Sing It Pretty

HawesS08

Bess Lomax Hawes, folklorist, singer, and defender of the folk arts, died last week in Portland, Oregon. We are honored to have published Hawes’s 2008 memoir, Sing It Pretty, as part of our Music in American Life series. She is remembered in today’s New York Times:

As the youngest child of the song collector John A. Lomax, and a sister of the folklorist and ethnomusicologist Alan Lomax, Ms. Hawes was part of the premier family of American folk scholarship. She assisted her father in his research and had a distinguished career of her own, teaching anthropology and directing the folk arts program at the National Endowment for the Arts. In the 1940s she performed alongside Pete Seeger and Woody Guthrie in the Almanac Singers, and she later taught the rudiments of folk guitar to generations of musicians.

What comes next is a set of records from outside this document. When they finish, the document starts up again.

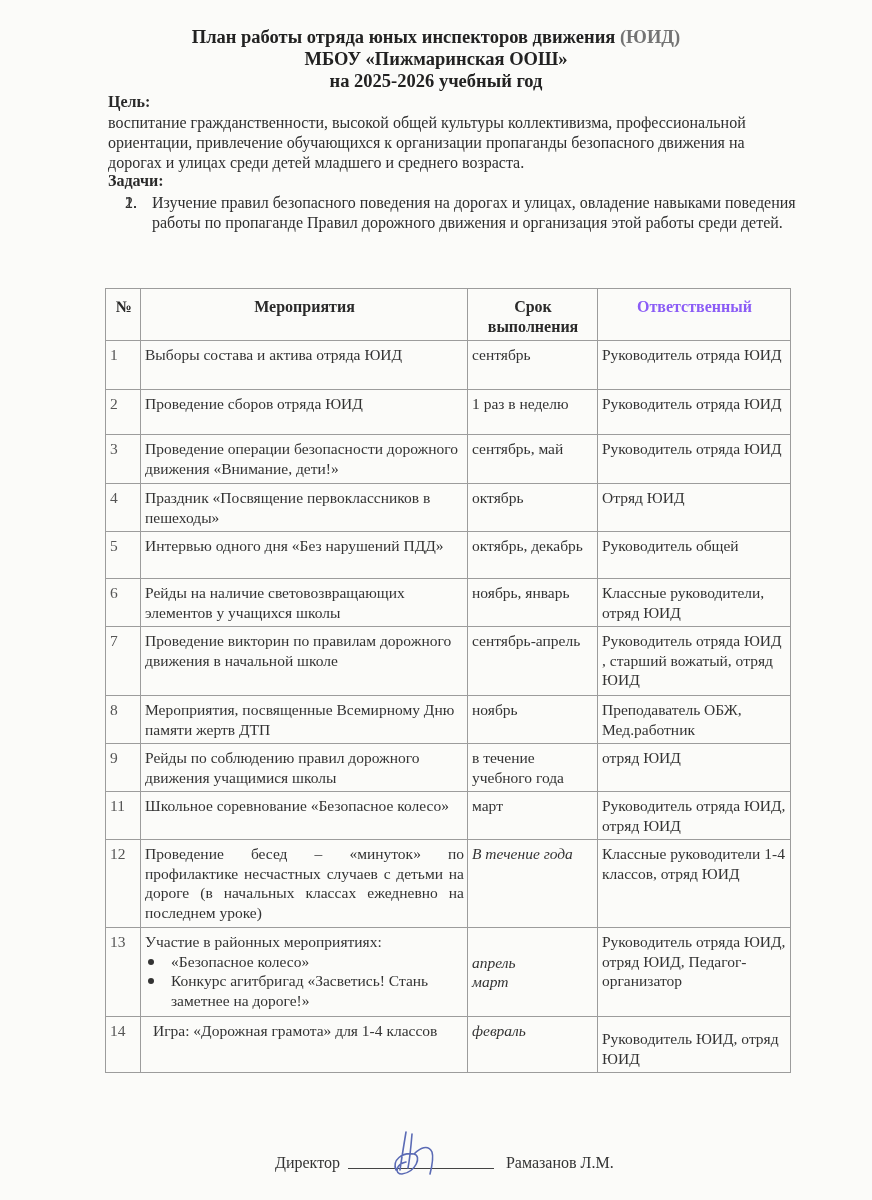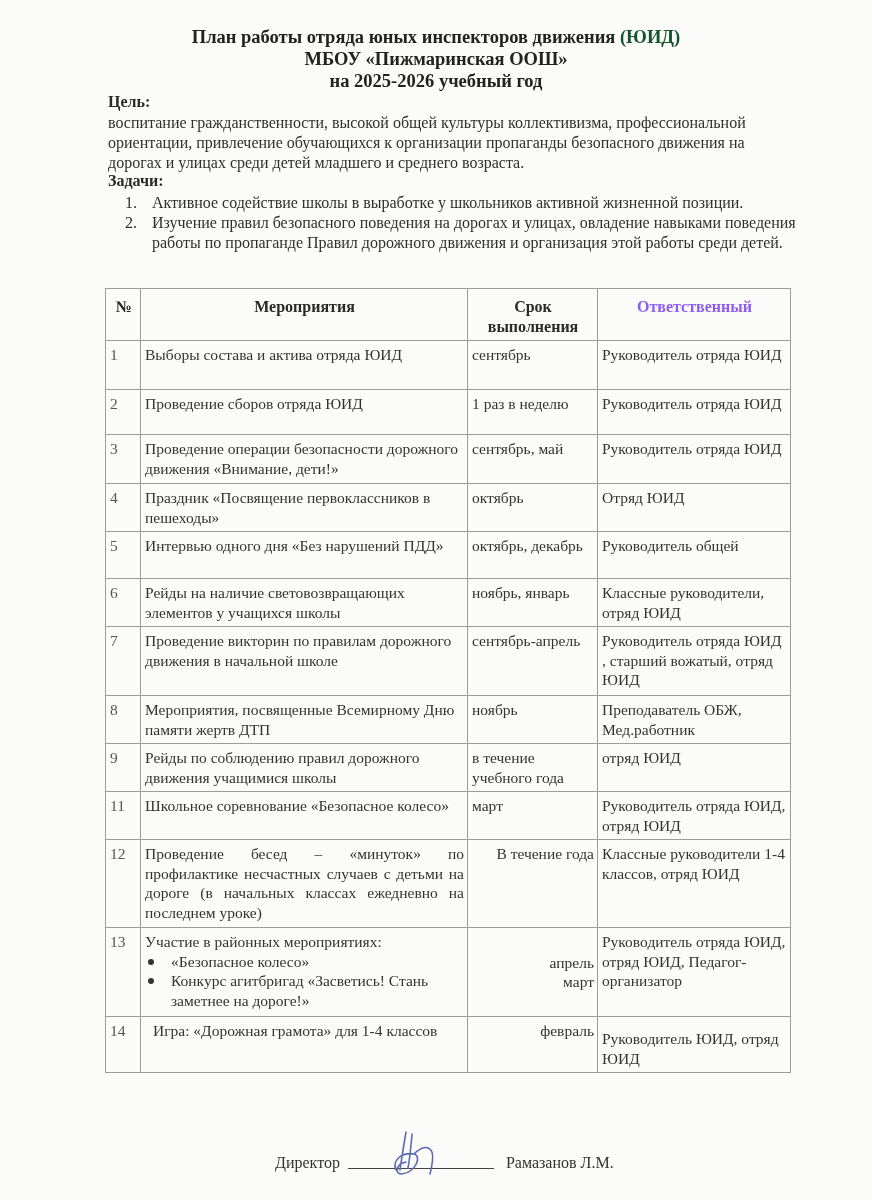--- a/index.html
+++ b/index.html
@@ -11,7 +11,7 @@
     position: absolute; left: 0; width: 872px; text-align: center;
     font-weight: bold; font-size: 18.5px; line-height: 21px; color: #222;
   }
-  .title .faded { color: #14532d; }
+  .title .faded { color: #737373; }
   #t1 { top: 27px; }
   #t2 { top: 49px; }
   #t3 { top: 71px; }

Here, too, is a tribute from Peter Dreier in The Huffington Post that demonstrates Hawes’s creative juggling of child rearing (of three very small children) and guitar teaching:

In the late 1940s, she and her husband Butch were living in the Boston area and sent their three children to a cooperative nursery school organized by graduate students at MIT and Harvard. She frequently brought her guitar to the school to perform for the students. Some of the parents, mostly the mothers, asked her to teach them how to play guitar, banjo and mandolin. Bess agreed to charge them one dollar each for each lesson, which lasted several hours, what she called “a whole evening.” She would keep 50 cents for herself to pay for a babysitter and she’d donate the other 50 cents to the nursery school. Word soon spread, and others began to join her classes.